D. S. : Moi, je m'y sens très bien. Mais je crois que ceux qui sont partis, c'est plus par une nécessité professionnelle. Il y a un moment donné où le fait de vivre à Rennes, c'est handicapant dans la mesure où si tu veux vraiment rester habiter à Rennes, si tu as un mois de promo, il faut que tu restes un mois à Paris. Il y a des gens comme Etienne Daho, etc. qui ont choisi à un moment de rester habiter à Paris. En même temps, c'est toujours possible, il y a des avions, des trains, … Mais je suppose que cela peut être fatigant de se balader sans arrêt d'une ville à l'autre.

- Pour en revenir au nouveau CD, tu as dit que tu avais fait beaucoup de maquettes dont tu disposais. Pourquoi alors ne proposer que 7 titres (8 avec le morceau 'caché') ?
D. S. : Parce que déjà, cela ne pouvait pas être un album. En fait, je n'avais pas envie que cela soit assimilé à un album. Parce que ce n'est pas le cas. Même en l'expliquant très bien, par exemple sur une bio, c'est quand même toujours les gens qui se font l'idée de ce que représentent le disques. Si j'avais mis 12 titres, ils auraient supposé que c'était un album, et je ne voulais vraiment pas que ce soit le cas. D'autre part, il y a des titres que je n'ai pas mis volontairement, parce que cela n'aurait pas été très cohérent, c'est-à-dire qu'ils étaient, à mon avis, trop différents de ce qu'il y a pu avoir avant. Et j'avais envie de les garder pour que justement, la suite, elle, soit cohérente.

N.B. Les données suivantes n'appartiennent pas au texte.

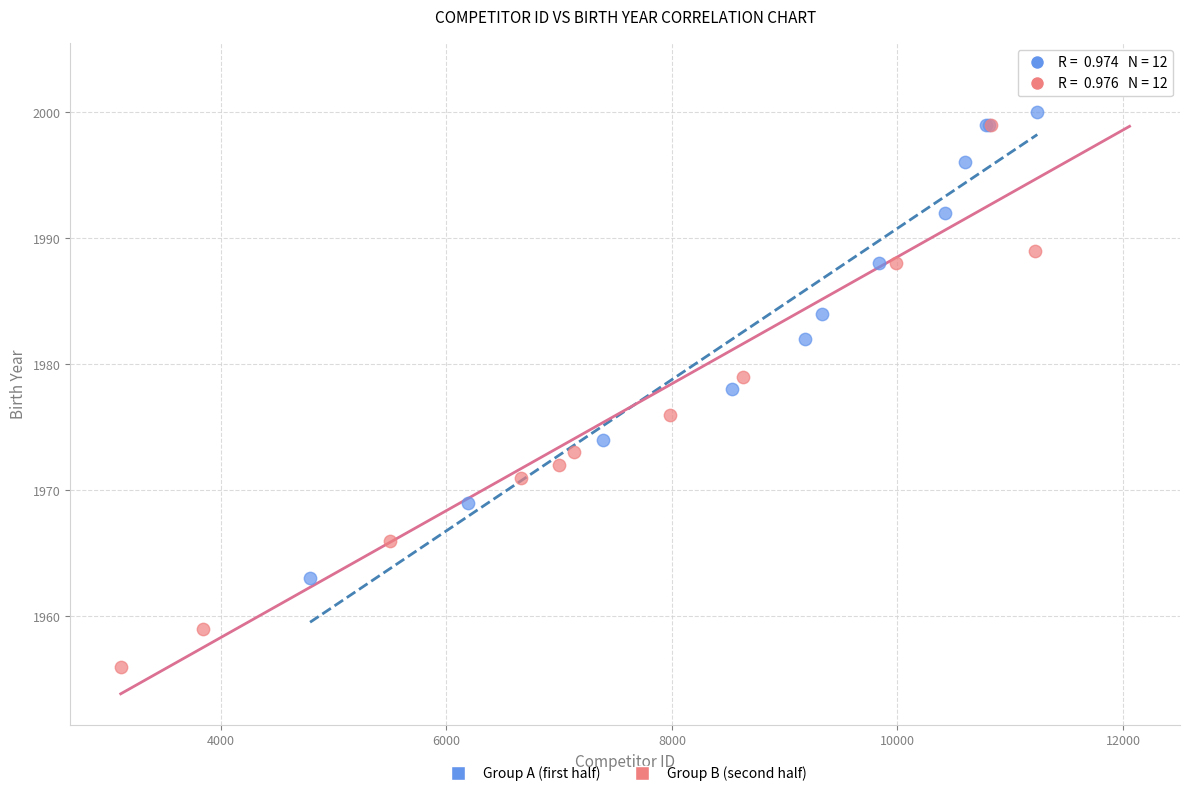

What are all the series names shown in the legend?

Group A (first half), Group B (second half)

- Tu nous annonces quelque chose de différent, donc ?
D. S. : Oui, enfin, j'espère.

- Suite à tes tournées électrique et acoustique, t'ayant vu sur scène aujourd'hui, tu as choisi l'acoustique ?
D. S. : Pour ce concert, il y a trois semaines, je n'avais pas de musiciens. La solution, c'était de le faire acoustique. Cela ne m'intéressait pas du tout, dans la mesure où je l'ai déjà fait et que ce qui était intéressant, c'était de présenter quelque chose d'autre. Je ne considère pas du tout ce qu'on a fait ce soir comme acoustique. Même si je joue beaucoup de guitare acoustique, elle est saturée la moitié du temps. Mais, il y a quand même une envie d'avoir le son d'une guitare sèche, quasiment en permanence, sur tous les morceaux, même les morceaux sur lesquelles elle est le plus inadaptée.